== Segment start ==

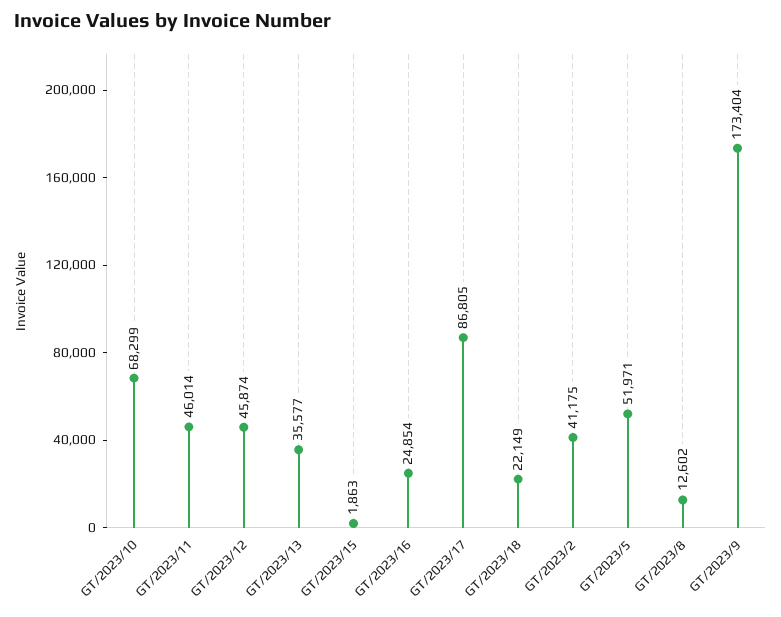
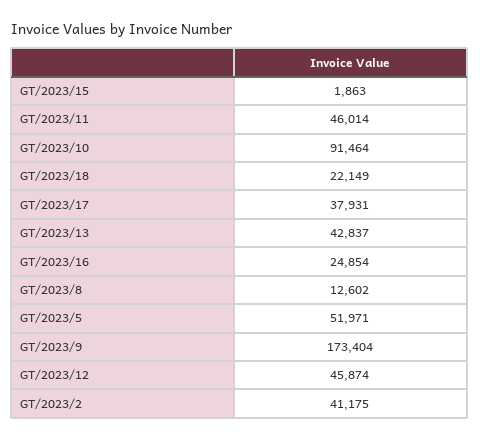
GT/2023/10: 68299 -> 91464
GT/2023/13: 35577 -> 42837
GT/2023/17: 86805 -> 37931

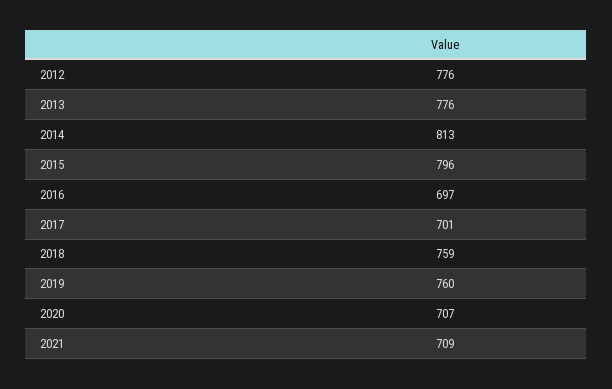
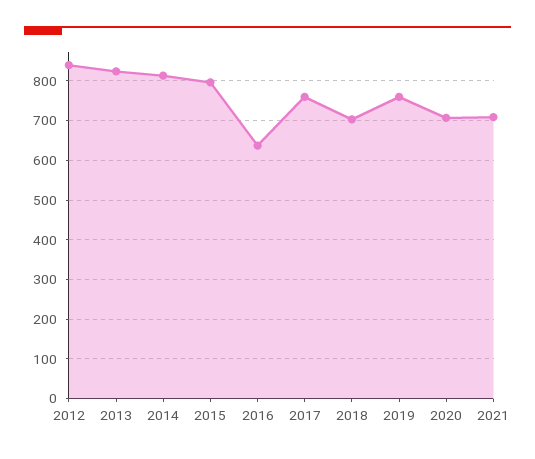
2012: 776 -> 840
2013: 776 -> 820
2016: 697 -> 640
2017: 701 -> 760
2018: 759 -> 700

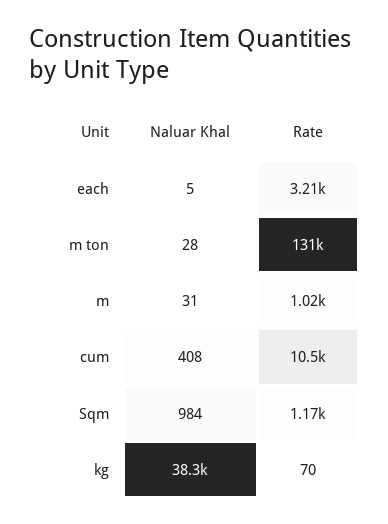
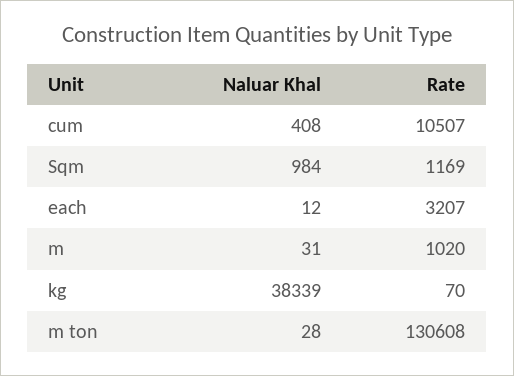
Naluar Khal, each: 5 -> 12

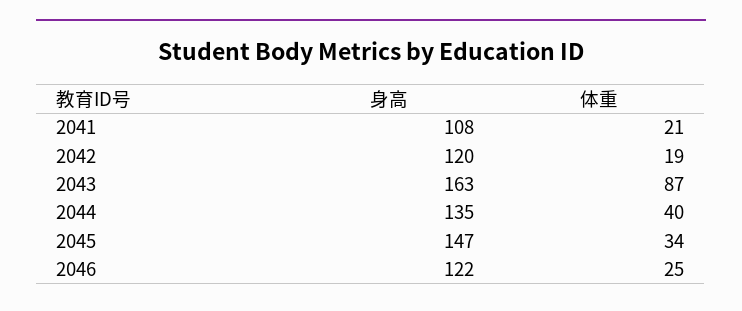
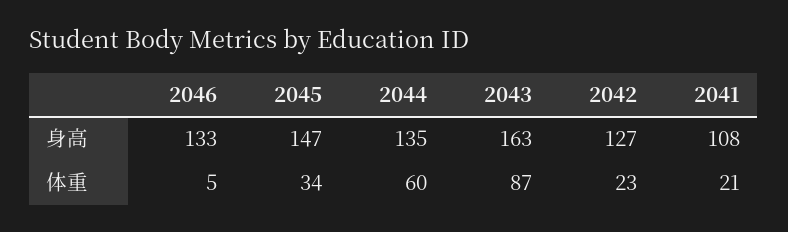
身高, 2042: 120 -> 127
体重, 2042: 19 -> 23
体重, 2044: 40 -> 60
身高, 2046: 122 -> 133
体重, 2046: 25 -> 5

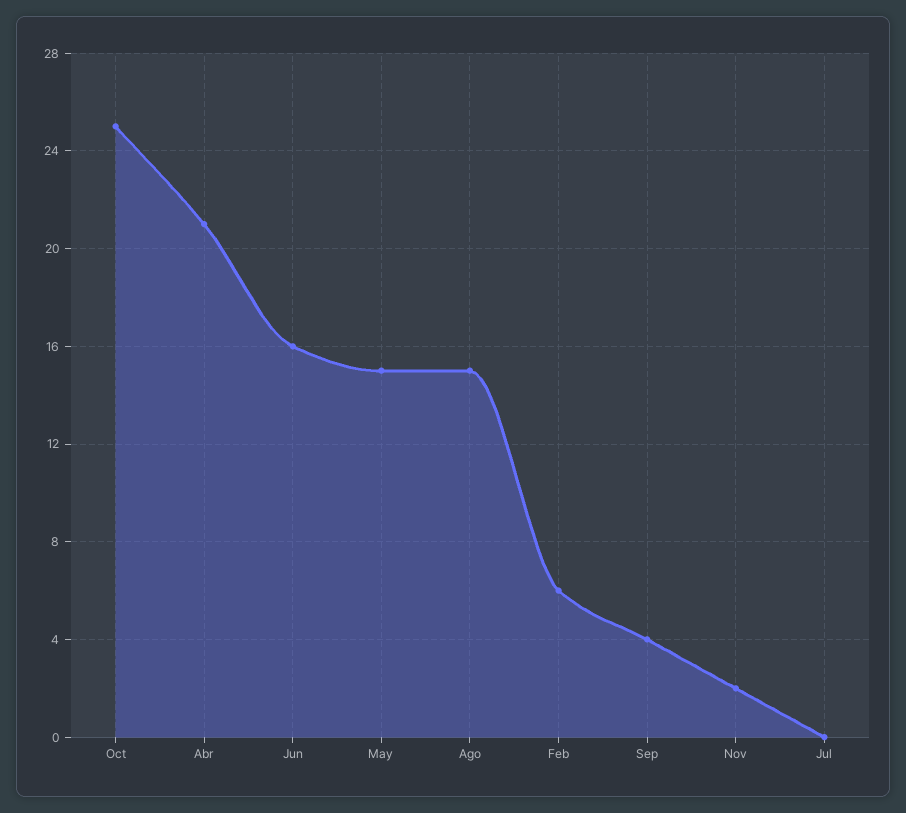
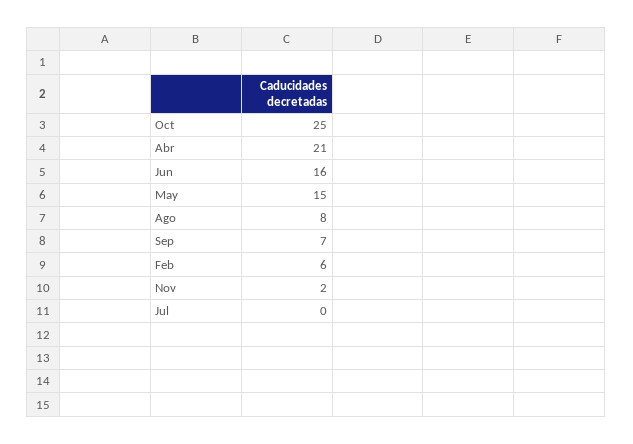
Ago: 15 -> 8
Sep: 4 -> 7

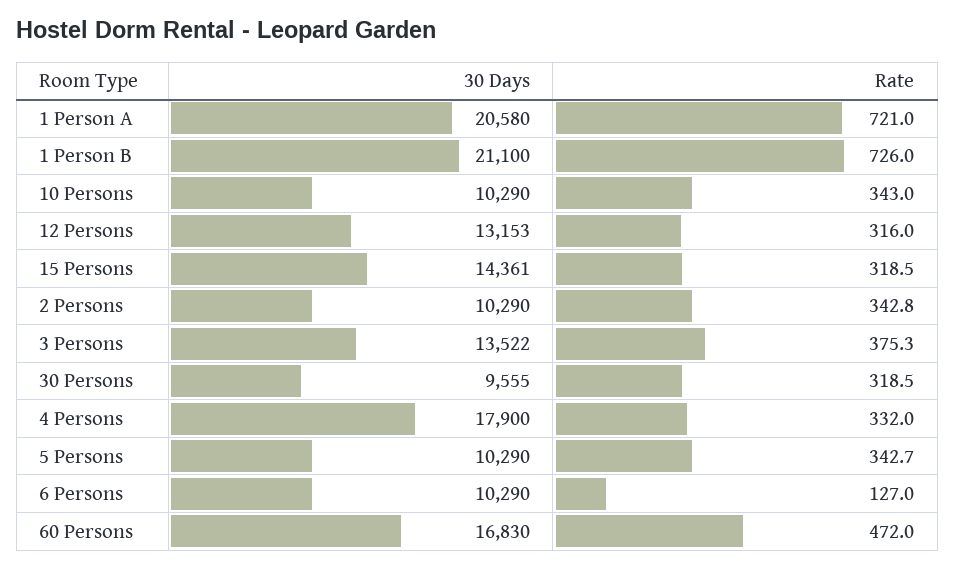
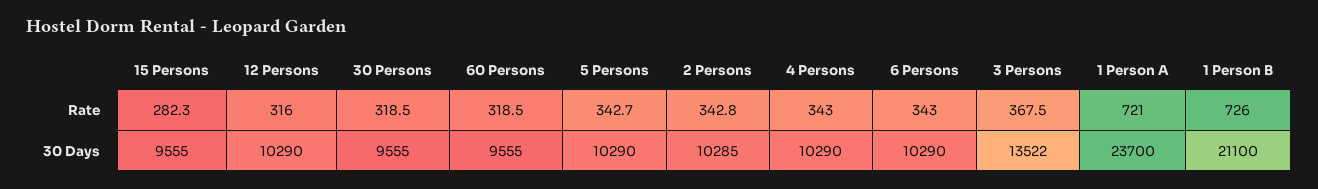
30 Days, 1 Person A: 20580 -> 23700
30 Days, 10 Persons: 10290 -> none
Rate, 10 Persons: 343 -> none
30 Days, 12 Persons: 13153 -> 10290
30 Days, 15 Persons: 14361 -> 9555
Rate, 15 Persons: 318.5 -> 282.3
30 Days, 2 Persons: 10290 -> 10285
Rate, 3 Persons: 375.3 -> 367.5
30 Days, 4 Persons: 17900 -> 10290
Rate, 4 Persons: 332 -> 343
Rate, 6 Persons: 127 -> 343
30 Days, 60 Persons: 16830 -> 9555
Rate, 60 Persons: 472 -> 318.5

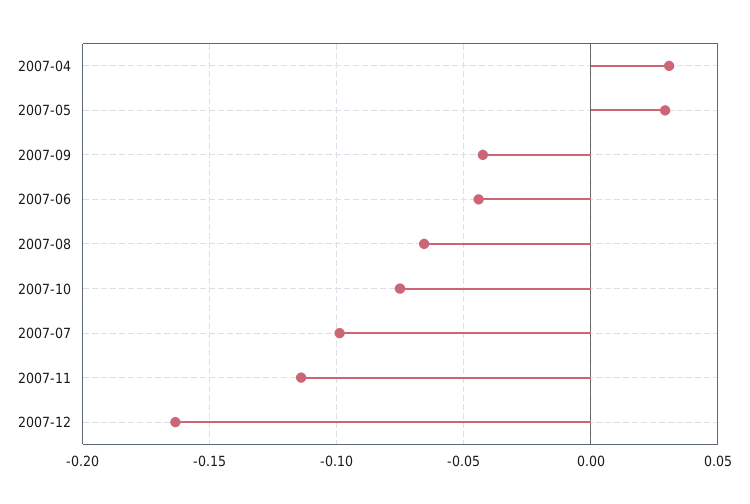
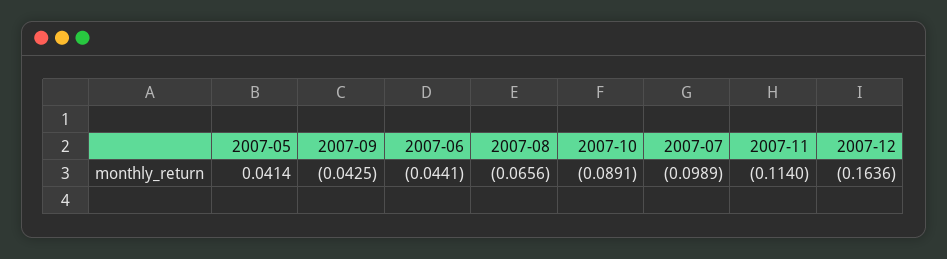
2007-04: 0.03 -> none
2007-05: 0.03 -> 0.0414
2007-10: -0.075 -> -0.0891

== Segment end ==

REQUEST> All of the data is to be reproduced exactly, with the pictures left out.

OUTPUT>
GT/2023/10: 68299 -> 91464
GT/2023/13: 35577 -> 42837
GT/2023/17: 86805 -> 37931

2012: 776 -> 840
2013: 776 -> 820
2016: 697 -> 640
2017: 701 -> 760
2018: 759 -> 700

Naluar Khal, each: 5 -> 12

身高, 2042: 120 -> 127
体重, 2042: 19 -> 23
体重, 2044: 40 -> 60
身高, 2046: 122 -> 133
体重, 2046: 25 -> 5

Ago: 15 -> 8
Sep: 4 -> 7

30 Days, 1 Person A: 20580 -> 23700
30 Days, 10 Persons: 10290 -> none
Rate, 10 Persons: 343 -> none
30 Days, 12 Persons: 13153 -> 10290
30 Days, 15 Persons: 14361 -> 9555
Rate, 15 Persons: 318.5 -> 282.3
30 Days, 2 Persons: 10290 -> 10285
Rate, 3 Persons: 375.3 -> 367.5
30 Days, 4 Persons: 17900 -> 10290
Rate, 4 Persons: 332 -> 343
Rate, 6 Persons: 127 -> 343
30 Days, 60 Persons: 16830 -> 9555
Rate, 60 Persons: 472 -> 318.5

2007-04: 0.03 -> none
2007-05: 0.03 -> 0.0414
2007-10: -0.075 -> -0.0891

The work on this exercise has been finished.